Deixou de ser há cerca de 15 anos, quando um grave acidente o fez rever os conceitos. I. dormiu, de olhos abertos, e tombou a carreta carregada de ácido sulfúrico em um pasto. “Podia ter estourado e me matado na hora. Dei uma sorte danada e só fui acordar quando já estavam me tirando do caminhão. Não pegava no sono há três dias.” Depois disso, o corpo começou a pedir ajuda e mostrava isso por meio de tremores e crises convulsivas, as quais ele trata até hoje.

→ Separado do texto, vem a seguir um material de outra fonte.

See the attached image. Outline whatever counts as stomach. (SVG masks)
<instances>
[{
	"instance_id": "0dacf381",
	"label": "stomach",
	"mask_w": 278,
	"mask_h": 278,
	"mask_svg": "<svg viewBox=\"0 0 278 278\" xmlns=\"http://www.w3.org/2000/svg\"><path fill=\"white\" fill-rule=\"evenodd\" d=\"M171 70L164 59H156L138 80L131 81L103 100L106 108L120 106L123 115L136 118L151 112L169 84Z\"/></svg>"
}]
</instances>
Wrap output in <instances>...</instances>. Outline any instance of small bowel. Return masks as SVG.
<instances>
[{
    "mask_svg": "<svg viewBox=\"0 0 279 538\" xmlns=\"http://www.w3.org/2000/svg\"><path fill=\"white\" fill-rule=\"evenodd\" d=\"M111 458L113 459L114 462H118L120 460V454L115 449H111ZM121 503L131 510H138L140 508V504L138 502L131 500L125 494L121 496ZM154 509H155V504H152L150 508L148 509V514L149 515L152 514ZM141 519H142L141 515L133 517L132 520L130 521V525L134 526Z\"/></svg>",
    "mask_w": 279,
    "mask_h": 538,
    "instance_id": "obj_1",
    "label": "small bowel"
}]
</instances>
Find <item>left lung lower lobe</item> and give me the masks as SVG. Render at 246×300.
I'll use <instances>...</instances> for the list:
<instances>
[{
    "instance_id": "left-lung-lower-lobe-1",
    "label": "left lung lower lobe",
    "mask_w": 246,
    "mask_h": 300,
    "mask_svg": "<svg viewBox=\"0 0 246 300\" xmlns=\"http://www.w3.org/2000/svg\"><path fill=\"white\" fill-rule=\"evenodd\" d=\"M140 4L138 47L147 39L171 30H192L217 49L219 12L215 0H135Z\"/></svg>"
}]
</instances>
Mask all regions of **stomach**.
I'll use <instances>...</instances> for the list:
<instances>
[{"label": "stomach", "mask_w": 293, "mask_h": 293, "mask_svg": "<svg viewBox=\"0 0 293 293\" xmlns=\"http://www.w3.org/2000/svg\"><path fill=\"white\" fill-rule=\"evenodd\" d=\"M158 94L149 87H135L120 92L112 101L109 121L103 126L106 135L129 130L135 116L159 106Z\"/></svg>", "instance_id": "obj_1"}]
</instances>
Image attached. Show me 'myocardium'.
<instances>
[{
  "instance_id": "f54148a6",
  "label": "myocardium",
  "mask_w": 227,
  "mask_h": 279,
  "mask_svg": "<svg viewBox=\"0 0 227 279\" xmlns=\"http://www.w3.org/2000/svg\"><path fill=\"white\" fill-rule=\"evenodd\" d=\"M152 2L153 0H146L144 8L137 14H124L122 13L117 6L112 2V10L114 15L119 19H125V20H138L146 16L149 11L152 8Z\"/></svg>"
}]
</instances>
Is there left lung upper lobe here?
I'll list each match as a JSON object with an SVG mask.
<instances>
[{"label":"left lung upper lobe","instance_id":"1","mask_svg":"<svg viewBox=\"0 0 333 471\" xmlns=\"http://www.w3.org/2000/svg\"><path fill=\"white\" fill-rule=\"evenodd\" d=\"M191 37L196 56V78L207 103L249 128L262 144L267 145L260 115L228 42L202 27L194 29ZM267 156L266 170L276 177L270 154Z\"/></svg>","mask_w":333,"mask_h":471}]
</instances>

Relato igualmente importante do aposentado A., 57 anos. Durante 28 anos, trabalhou com manutenção industrial e atendia, a partir de Belo Horizonte, empresas de todo o Brasil, principalmente no interior de São Paulo e no Sul do país. Viajou sempre à noite e afirma que, no início, não fazia uso de álcool. “Nos últimos 18 anos, mais cansado desta rotina, me falaram que cachaça deixava mais atento. Comecei com uma dose, quando vi estava tomando duas, quatro, até um litro, e conhaque. Cheguei ao ponto de estacionar em parada de caminhoneiro, beber e esquecer que estava de carro. Entrava em um ônibus e parava em outro lugar”, disse, acrescentando que, apesar disso, nunca sofreu acidente. “A dica que eu recebi vai na contramão de tudo que é seguro e prudente. Cria coragem, aumenta velocidade e faz ultrapassar os semáforos fechados”, disse, denunciando que ainda hoje é comum motoristas profissionais beberem antes de dirigir.

Caps-AD

I. e A. estão em tratamento no Centro de Atenção Psicossocial Álcool e Drogas (Caps-AD), um programa do Governo federal mantido em parceria com a Prefeitura. E eles não estão sozinhos, são cerca de 850 pessoas acompanhadas atualmente, sendo que seis dormem na unidade, como I.. Para a chefe do Departamento de Saúde Mental da Prefeitura, Andréia Stenner, para eliminar possibilidades de casos como estes, é preciso investir em campanhas de conscientização, como foi no caso do tabaco, que também teve a venda restrita e os impostos inflacionados. “Não temos a mesma política com relação ao álcool. As pessoas bebem sem qualquer noção dos riscos, e a exposição dos adolescentes ainda é altíssima. As propagandas são veiculadas de forma positiva e os eventos esportivos patrocinam a indústria. Enquanto não tiver um trabalho forte de conscientização, e não de proibição, não teremos avanços.”